Exercise goal: Read the entries that follow and give each one again precisely.

** Opening Records to process block **

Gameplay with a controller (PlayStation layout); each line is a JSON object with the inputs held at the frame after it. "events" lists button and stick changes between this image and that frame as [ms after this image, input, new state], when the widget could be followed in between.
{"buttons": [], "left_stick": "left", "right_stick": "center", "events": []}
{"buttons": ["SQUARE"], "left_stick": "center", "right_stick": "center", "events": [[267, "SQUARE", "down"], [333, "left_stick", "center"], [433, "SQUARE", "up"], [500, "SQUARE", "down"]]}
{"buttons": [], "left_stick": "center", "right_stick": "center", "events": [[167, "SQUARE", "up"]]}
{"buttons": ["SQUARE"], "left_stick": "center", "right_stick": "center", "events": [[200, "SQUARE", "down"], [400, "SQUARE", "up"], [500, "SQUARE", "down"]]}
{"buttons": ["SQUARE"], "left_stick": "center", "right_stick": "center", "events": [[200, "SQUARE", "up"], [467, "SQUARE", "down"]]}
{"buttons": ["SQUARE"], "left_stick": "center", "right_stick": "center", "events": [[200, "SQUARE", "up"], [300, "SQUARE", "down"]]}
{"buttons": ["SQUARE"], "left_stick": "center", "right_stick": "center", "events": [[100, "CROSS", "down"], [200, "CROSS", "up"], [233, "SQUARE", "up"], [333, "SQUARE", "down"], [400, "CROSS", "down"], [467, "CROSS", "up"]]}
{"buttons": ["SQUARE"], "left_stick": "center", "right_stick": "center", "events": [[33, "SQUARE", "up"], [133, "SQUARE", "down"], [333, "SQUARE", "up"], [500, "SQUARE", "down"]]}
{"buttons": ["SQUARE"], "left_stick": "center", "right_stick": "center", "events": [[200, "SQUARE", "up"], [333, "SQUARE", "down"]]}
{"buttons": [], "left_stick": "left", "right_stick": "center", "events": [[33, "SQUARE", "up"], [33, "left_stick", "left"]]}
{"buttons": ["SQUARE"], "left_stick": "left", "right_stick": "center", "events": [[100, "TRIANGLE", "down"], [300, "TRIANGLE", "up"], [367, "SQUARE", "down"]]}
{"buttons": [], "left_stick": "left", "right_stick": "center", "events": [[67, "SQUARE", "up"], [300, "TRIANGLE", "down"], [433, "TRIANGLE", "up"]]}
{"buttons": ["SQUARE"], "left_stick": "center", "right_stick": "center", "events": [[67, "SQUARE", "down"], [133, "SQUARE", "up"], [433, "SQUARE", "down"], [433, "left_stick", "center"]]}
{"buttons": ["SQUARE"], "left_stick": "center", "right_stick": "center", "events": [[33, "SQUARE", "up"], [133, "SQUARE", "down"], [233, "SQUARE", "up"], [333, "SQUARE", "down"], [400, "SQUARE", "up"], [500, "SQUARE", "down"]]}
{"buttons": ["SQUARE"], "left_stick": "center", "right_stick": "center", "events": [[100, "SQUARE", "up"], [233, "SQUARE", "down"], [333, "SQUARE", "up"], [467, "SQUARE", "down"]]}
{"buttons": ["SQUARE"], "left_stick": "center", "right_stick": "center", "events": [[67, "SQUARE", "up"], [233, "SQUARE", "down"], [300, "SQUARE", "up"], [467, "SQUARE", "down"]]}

** Closing Records to process block **

Completed task:
Gameplay with a controller (PlayStation layout); each line is a JSON object with the inputs held at the frame after it. "events" lists button and stick changes between this image and that frame as [ms after this image, input, new state], when the widget could be followed in between.
{"buttons": [], "left_stick": "left", "right_stick": "center", "events": []}
{"buttons": ["SQUARE"], "left_stick": "center", "right_stick": "center", "events": [[267, "SQUARE", "down"], [333, "left_stick", "center"], [433, "SQUARE", "up"], [500, "SQUARE", "down"]]}
{"buttons": [], "left_stick": "center", "right_stick": "center", "events": [[167, "SQUARE", "up"]]}
{"buttons": ["SQUARE"], "left_stick": "center", "right_stick": "center", "events": [[200, "SQUARE", "down"], [400, "SQUARE", "up"], [500, "SQUARE", "down"]]}
{"buttons": ["SQUARE"], "left_stick": "center", "right_stick": "center", "events": [[200, "SQUARE", "up"], [467, "SQUARE", "down"]]}
{"buttons": ["SQUARE"], "left_stick": "center", "right_stick": "center", "events": [[200, "SQUARE", "up"], [300, "SQUARE", "down"]]}
{"buttons": ["SQUARE"], "left_stick": "center", "right_stick": "center", "events": [[100, "CROSS", "down"], [200, "CROSS", "up"], [233, "SQUARE", "up"], [333, "SQUARE", "down"], [400, "CROSS", "down"], [467, "CROSS", "up"]]}
{"buttons": ["SQUARE"], "left_stick": "center", "right_stick": "center", "events": [[33, "SQUARE", "up"], [133, "SQUARE", "down"], [333, "SQUARE", "up"], [500, "SQUARE", "down"]]}
{"buttons": ["SQUARE"], "left_stick": "center", "right_stick": "center", "events": [[200, "SQUARE", "up"], [333, "SQUARE", "down"]]}
{"buttons": [], "left_stick": "left", "right_stick": "center", "events": [[33, "SQUARE", "up"], [33, "left_stick", "left"]]}
{"buttons": ["SQUARE"], "left_stick": "left", "right_stick": "center", "events": [[100, "TRIANGLE", "down"], [300, "TRIANGLE", "up"], [367, "SQUARE", "down"]]}
{"buttons": [], "left_stick": "left", "right_stick": "center", "events": [[67, "SQUARE", "up"], [300, "TRIANGLE", "down"], [433, "TRIANGLE", "up"]]}
{"buttons": ["SQUARE"], "left_stick": "center", "right_stick": "center", "events": [[67, "SQUARE", "down"], [133, "SQUARE", "up"], [433, "SQUARE", "down"], [433, "left_stick", "center"]]}
{"buttons": ["SQUARE"], "left_stick": "center", "right_stick": "center", "events": [[33, "SQUARE", "up"], [133, "SQUARE", "down"], [233, "SQUARE", "up"], [333, "SQUARE", "down"], [400, "SQUARE", "up"], [500, "SQUARE", "down"]]}
{"buttons": ["SQUARE"], "left_stick": "center", "right_stick": "center", "events": [[100, "SQUARE", "up"], [233, "SQUARE", "down"], [333, "SQUARE", "up"], [467, "SQUARE", "down"]]}
{"buttons": ["SQUARE"], "left_stick": "center", "right_stick": "center", "events": [[67, "SQUARE", "up"], [233, "SQUARE", "down"], [300, "SQUARE", "up"], [467, "SQUARE", "down"]]}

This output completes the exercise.